◆ HOW TO COMPLETE THIS TASK
Please give back every entry in full, word for word, but none of the pictures.
● ● ● ● ● ● ●
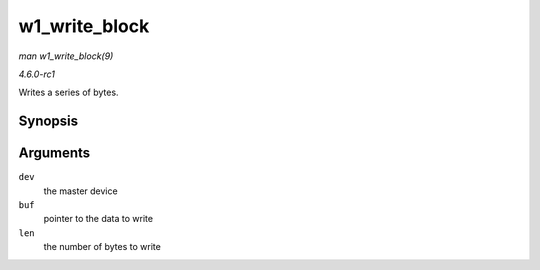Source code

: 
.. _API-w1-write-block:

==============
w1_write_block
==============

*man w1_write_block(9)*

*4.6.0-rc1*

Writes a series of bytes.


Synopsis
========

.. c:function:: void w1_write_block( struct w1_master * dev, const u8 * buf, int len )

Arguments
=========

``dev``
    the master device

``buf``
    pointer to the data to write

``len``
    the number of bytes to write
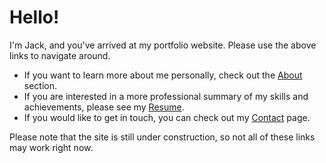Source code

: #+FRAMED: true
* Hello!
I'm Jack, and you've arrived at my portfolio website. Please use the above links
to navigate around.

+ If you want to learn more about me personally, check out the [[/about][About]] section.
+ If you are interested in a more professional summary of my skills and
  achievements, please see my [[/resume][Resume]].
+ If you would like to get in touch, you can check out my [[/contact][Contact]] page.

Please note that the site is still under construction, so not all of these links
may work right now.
● ● ● ● ● ● ●
◆ SOLUTION TO THIS TASK
Source code

: 
.. _API-w1-write-block:

==============
w1_write_block
==============

*man w1_write_block(9)*

*4.6.0-rc1*

Writes a series of bytes.


Synopsis
========

.. c:function:: void w1_write_block( struct w1_master * dev, const u8 * buf, int len )

Arguments
=========

``dev``
    the master device

``buf``
    pointer to the data to write

``len``
    the number of bytes to write
Source code

: #+FRAMED: true
* Hello!
I'm Jack, and you've arrived at my portfolio website. Please use the above links
to navigate around.

+ If you want to learn more about me personally, check out the [[/about][About]] section.
+ If you are interested in a more professional summary of my skills and
  achievements, please see my [[/resume][Resume]].
+ If you would like to get in touch, you can check out my [[/contact][Contact]] page.

Please note that the site is still under construction, so not all of these links
may work right now.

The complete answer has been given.